◆ Problem
Update the items below so that every occurrence of "thread pool" becomes "worker pool" and the rest of the text stays unchanged. Leave the pictures out of your answer.

◆ Dataset entries
•••
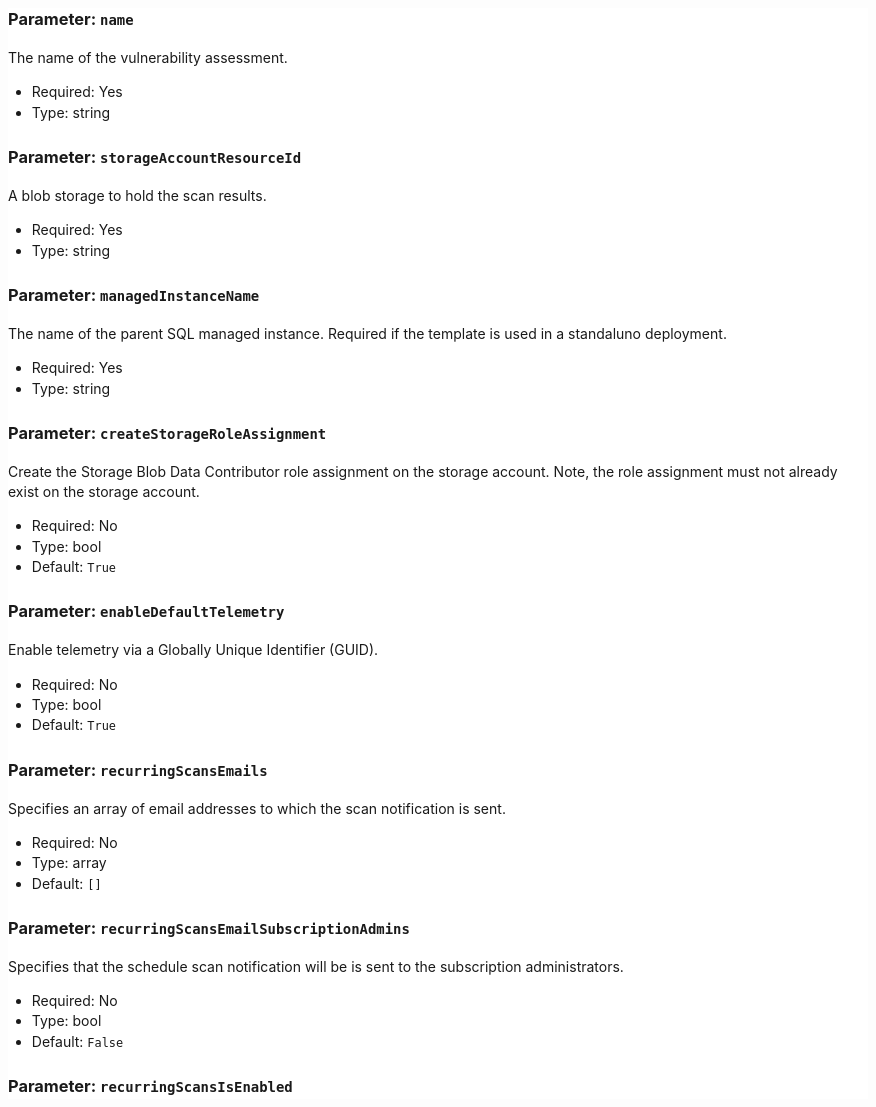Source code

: ### Parameter: `name`

The name of the vulnerability assessment.

- Required: Yes
- Type: string

### Parameter: `storageAccountResourceId`

A blob storage to hold the scan results.

- Required: Yes
- Type: string

### Parameter: `managedInstanceName`

The name of the parent SQL managed instance. Required if the template is used in a standaluno deployment.

- Required: Yes
- Type: string

### Parameter: `createStorageRoleAssignment`

Create the Storage Blob Data Contributor role assignment on the storage account. Note, the role assignment must not already exist on the storage account.

- Required: No
- Type: bool
- Default: `True`

### Parameter: `enableDefaultTelemetry`

Enable telemetry via a Globally Unique Identifier (GUID).

- Required: No
- Type: bool
- Default: `True`

### Parameter: `recurringScansEmails`

Specifies an array of email addresses to which the scan notification is sent.

- Required: No
- Type: array
- Default: `[]`

### Parameter: `recurringScansEmailSubscriptionAdmins`

Specifies that the schedule scan notification will be is sent to the subscription administrators.

- Required: No
- Type: bool
- Default: `False`

### Parameter: `recurringScansIsEnabled`
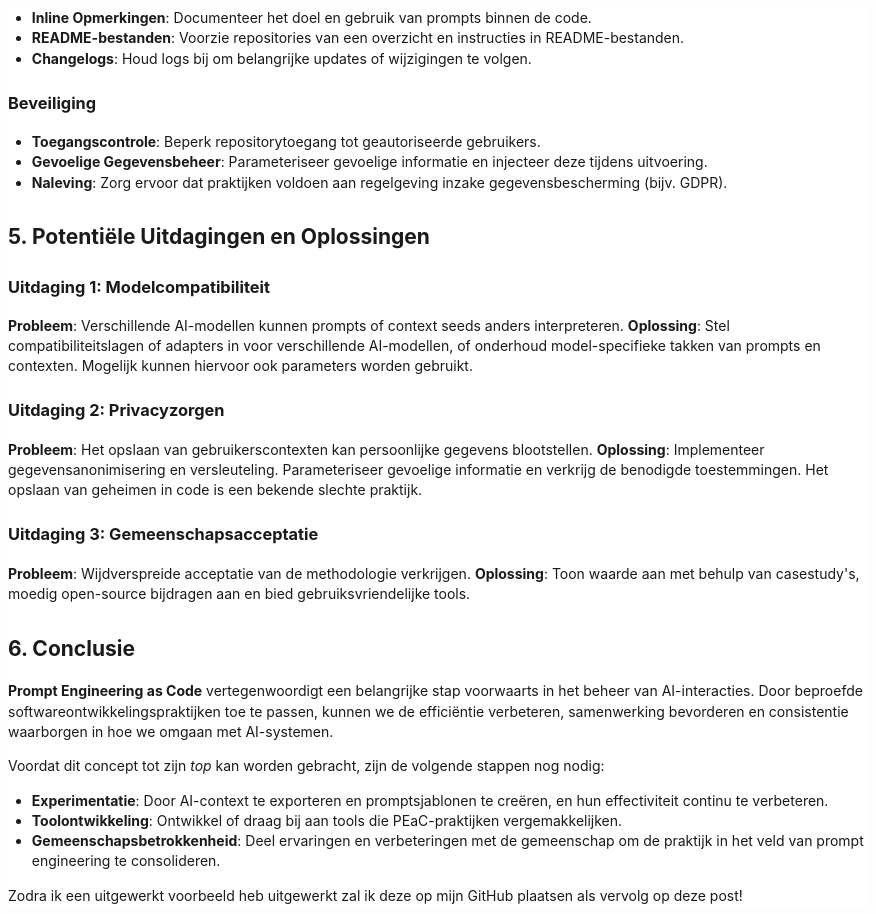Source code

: - **Inline Opmerkingen**: Documenteer het doel en gebruik van prompts binnen de code.
- **README-bestanden**: Voorzie repositories van een overzicht en instructies in README-bestanden.
- **Changelogs**: Houd logs bij om belangrijke updates of wijzigingen te volgen.

### **Beveiliging**

- **Toegangscontrole**: Beperk repositorytoegang tot geautoriseerde gebruikers.
- **Gevoelige Gegevensbeheer**: Parameteriseer gevoelige informatie en injecteer deze tijdens uitvoering.
- **Naleving**: Zorg ervoor dat praktijken voldoen aan regelgeving inzake gegevensbescherming (bijv. GDPR).

## **5. Potentiële Uitdagingen en Oplossingen**

### **Uitdaging 1: Modelcompatibiliteit**

**Probleem**: Verschillende AI-modellen kunnen prompts of context seeds anders interpreteren.
**Oplossing**: Stel compatibiliteitslagen of adapters in voor verschillende AI-modellen, of onderhoud model-specifieke takken van prompts en contexten. Mogelijk kunnen hiervoor ook parameters worden gebruikt.

### **Uitdaging 2: Privacyzorgen**

**Probleem**: Het opslaan van gebruikerscontexten kan persoonlijke gegevens blootstellen.
**Oplossing**: Implementeer gegevensanonimisering en versleuteling. Parameteriseer gevoelige informatie en verkrijg de benodigde toestemmingen. Het opslaan van geheimen in code is een bekende slechte praktijk.

### **Uitdaging 3: Gemeenschapsacceptatie**

**Probleem**: Wijdverspreide acceptatie van de methodologie verkrijgen.
**Oplossing**: Toon waarde aan met behulp van casestudy's, moedig open-source bijdragen aan en bied gebruiksvriendelijke tools.

## **6. Conclusie**

**Prompt Engineering as Code** vertegenwoordigt een belangrijke stap voorwaarts in het beheer van AI-interacties. Door beproefde softwareontwikkelingspraktijken toe te passen, kunnen we de efficiëntie verbeteren, samenwerking bevorderen en consistentie waarborgen in hoe we omgaan met AI-systemen.

Voordat dit concept tot zijn *top* kan worden gebracht, zijn de volgende stappen nog nodig:
- **Experimentatie**: Door AI-context te exporteren en promptsjablonen te creëren, en hun effectiviteit continu te verbeteren.
- **Toolontwikkeling**: Ontwikkel of draag bij aan tools die PEaC-praktijken vergemakkelijken.
- **Gemeenschapsbetrokkenheid**: Deel ervaringen en verbeteringen met de gemeenschap om de praktijk in het veld van prompt engineering te consolideren.

Zodra ik een uitgewerkt voorbeeld heb uitgewerkt zal ik deze op mijn GitHub plaatsen als vervolg op deze post!

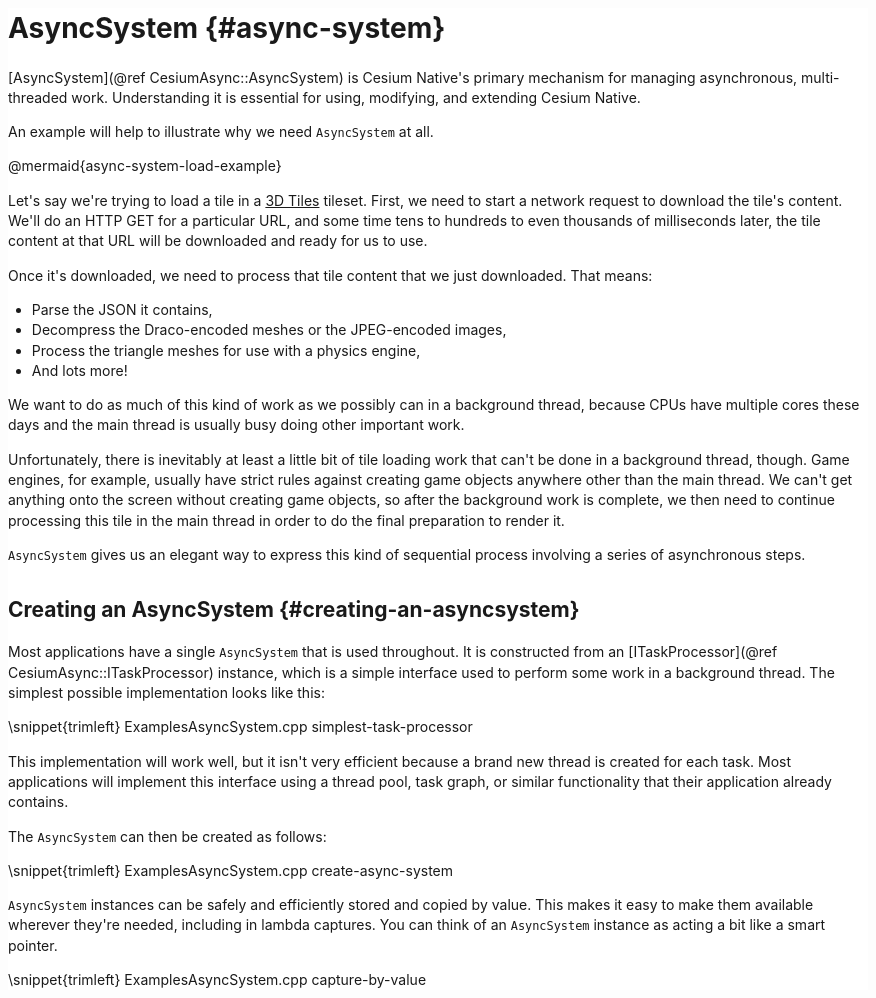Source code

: # AsyncSystem {#async-system}

[AsyncSystem](@ref CesiumAsync::AsyncSystem) is Cesium Native's primary mechanism for managing asynchronous, multi-threaded work. Understanding it is essential for using, modifying, and extending Cesium Native.

An example will help to illustrate why we need `AsyncSystem` at all.

@mermaid{async-system-load-example}

Let's say we're trying to load a tile in a [3D Tiles](https://github.com/CesiumGS/3d-tiles) tileset. First, we need to start a network request to download the tile's content. We'll do an HTTP GET for a particular URL, and some time tens to hundreds to even thousands of milliseconds later, the tile content at that URL will be downloaded and ready for us to use.

Once it's downloaded, we need to process that tile content that we just downloaded. That means:

* Parse the JSON it contains,
* Decompress the Draco-encoded meshes or the JPEG-encoded images,
* Process the triangle meshes for use with a physics engine,
* And lots more!

We want to do as much of this kind of work as we possibly can in a background thread, because CPUs have multiple cores these days and the main thread is usually busy doing other important work.

Unfortunately, there is inevitably at least a little bit of tile loading work that can't be done in a background thread, though. Game engines, for example, usually have strict rules against creating game objects anywhere other than the main thread. We can't get anything onto the screen without creating game objects, so after the background work is complete, we then need to continue processing this tile in the main thread in order to do the final preparation to render it.

`AsyncSystem` gives us an elegant way to express this kind of sequential process involving a series of asynchronous steps.

## Creating an AsyncSystem {#creating-an-asyncsystem}

Most applications have a single `AsyncSystem` that is used throughout. It is constructed from an [ITaskProcessor](@ref CesiumAsync::ITaskProcessor) instance, which is a simple interface used to perform some work in a background thread. The simplest possible implementation looks like this:

\snippet{trimleft} ExamplesAsyncSystem.cpp simplest-task-processor

This implementation will work well, but it isn't very efficient because a brand new thread is created for each task. Most applications will implement this interface using a thread pool, task graph, or similar functionality that their application already contains.

The `AsyncSystem` can then be created as follows:

\snippet{trimleft} ExamplesAsyncSystem.cpp create-async-system

`AsyncSystem` instances can be safely and efficiently stored and copied by value. This makes it easy to make them available wherever they're needed, including in lambda captures. You can think of an `AsyncSystem` instance as acting a bit like a smart pointer.

\snippet{trimleft} ExamplesAsyncSystem.cpp capture-by-value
•••
◆ Exercise solution
Source code

: ### Parameter: `name`

The name of the vulnerability assessment.

- Required: Yes
- Type: string

### Parameter: `storageAccountResourceId`

A blob storage to hold the scan results.

- Required: Yes
- Type: string

### Parameter: `managedInstanceName`

The name of the parent SQL managed instance. Required if the template is used in a standaluno deployment.

- Required: Yes
- Type: string

### Parameter: `createStorageRoleAssignment`

Create the Storage Blob Data Contributor role assignment on the storage account. Note, the role assignment must not already exist on the storage account.

- Required: No
- Type: bool
- Default: `True`

### Parameter: `enableDefaultTelemetry`

Enable telemetry via a Globally Unique Identifier (GUID).

- Required: No
- Type: bool
- Default: `True`

### Parameter: `recurringScansEmails`

Specifies an array of email addresses to which the scan notification is sent.

- Required: No
- Type: array
- Default: `[]`

### Parameter: `recurringScansEmailSubscriptionAdmins`

Specifies that the schedule scan notification will be is sent to the subscription administrators.

- Required: No
- Type: bool
- Default: `False`

### Parameter: `recurringScansIsEnabled`
Source code

: - **Inline Opmerkingen**: Documenteer het doel en gebruik van prompts binnen de code.
- **README-bestanden**: Voorzie repositories van een overzicht en instructies in README-bestanden.
- **Changelogs**: Houd logs bij om belangrijke updates of wijzigingen te volgen.

### **Beveiliging**

- **Toegangscontrole**: Beperk repositorytoegang tot geautoriseerde gebruikers.
- **Gevoelige Gegevensbeheer**: Parameteriseer gevoelige informatie en injecteer deze tijdens uitvoering.
- **Naleving**: Zorg ervoor dat praktijken voldoen aan regelgeving inzake gegevensbescherming (bijv. GDPR).

## **5. Potentiële Uitdagingen en Oplossingen**

### **Uitdaging 1: Modelcompatibiliteit**

**Probleem**: Verschillende AI-modellen kunnen prompts of context seeds anders interpreteren.
**Oplossing**: Stel compatibiliteitslagen of adapters in voor verschillende AI-modellen, of onderhoud model-specifieke takken van prompts en contexten. Mogelijk kunnen hiervoor ook parameters worden gebruikt.

### **Uitdaging 2: Privacyzorgen**

**Probleem**: Het opslaan van gebruikerscontexten kan persoonlijke gegevens blootstellen.
**Oplossing**: Implementeer gegevensanonimisering en versleuteling. Parameteriseer gevoelige informatie en verkrijg de benodigde toestemmingen. Het opslaan van geheimen in code is een bekende slechte praktijk.

### **Uitdaging 3: Gemeenschapsacceptatie**

**Probleem**: Wijdverspreide acceptatie van de methodologie verkrijgen.
**Oplossing**: Toon waarde aan met behulp van casestudy's, moedig open-source bijdragen aan en bied gebruiksvriendelijke tools.

## **6. Conclusie**

**Prompt Engineering as Code** vertegenwoordigt een belangrijke stap voorwaarts in het beheer van AI-interacties. Door beproefde softwareontwikkelingspraktijken toe te passen, kunnen we de efficiëntie verbeteren, samenwerking bevorderen en consistentie waarborgen in hoe we omgaan met AI-systemen.

Voordat dit concept tot zijn *top* kan worden gebracht, zijn de volgende stappen nog nodig:
- **Experimentatie**: Door AI-context te exporteren en promptsjablonen te creëren, en hun effectiviteit continu te verbeteren.
- **Toolontwikkeling**: Ontwikkel of draag bij aan tools die PEaC-praktijken vergemakkelijken.
- **Gemeenschapsbetrokkenheid**: Deel ervaringen en verbeteringen met de gemeenschap om de praktijk in het veld van prompt engineering te consolideren.

Zodra ik een uitgewerkt voorbeeld heb uitgewerkt zal ik deze op mijn GitHub plaatsen als vervolg op deze post!

Source code

: # AsyncSystem {#async-system}

[AsyncSystem](@ref CesiumAsync::AsyncSystem) is Cesium Native's primary mechanism for managing asynchronous, multi-threaded work. Understanding it is essential for using, modifying, and extending Cesium Native.

An example will help to illustrate why we need `AsyncSystem` at all.

@mermaid{async-system-load-example}

Let's say we're trying to load a tile in a [3D Tiles](https://github.com/CesiumGS/3d-tiles) tileset. First, we need to start a network request to download the tile's content. We'll do an HTTP GET for a particular URL, and some time tens to hundreds to even thousands of milliseconds later, the tile content at that URL will be downloaded and ready for us to use.

Once it's downloaded, we need to process that tile content that we just downloaded. That means:

* Parse the JSON it contains,
* Decompress the Draco-encoded meshes or the JPEG-encoded images,
* Process the triangle meshes for use with a physics engine,
* And lots more!

We want to do as much of this kind of work as we possibly can in a background thread, because CPUs have multiple cores these days and the main thread is usually busy doing other important work.

Unfortunately, there is inevitably at least a little bit of tile loading work that can't be done in a background thread, though. Game engines, for example, usually have strict rules against creating game objects anywhere other than the main thread. We can't get anything onto the screen without creating game objects, so after the background work is complete, we then need to continue processing this tile in the main thread in order to do the final preparation to render it.

`AsyncSystem` gives us an elegant way to express this kind of sequential process involving a series of asynchronous steps.

## Creating an AsyncSystem {#creating-an-asyncsystem}

Most applications have a single `AsyncSystem` that is used throughout. It is constructed from an [ITaskProcessor](@ref CesiumAsync::ITaskProcessor) instance, which is a simple interface used to perform some work in a background thread. The simplest possible implementation looks like this:

\snippet{trimleft} ExamplesAsyncSystem.cpp simplest-task-processor

This implementation will work well, but it isn't very efficient because a brand new thread is created for each task. Most applications will implement this interface using a worker pool, task graph, or similar functionality that their application already contains.

The `AsyncSystem` can then be created as follows:

\snippet{trimleft} ExamplesAsyncSystem.cpp create-async-system

`AsyncSystem` instances can be safely and efficiently stored and copied by value. This makes it easy to make them available wherever they're needed, including in lambda captures. You can think of an `AsyncSystem` instance as acting a bit like a smart pointer.

\snippet{trimleft} ExamplesAsyncSystem.cpp capture-by-value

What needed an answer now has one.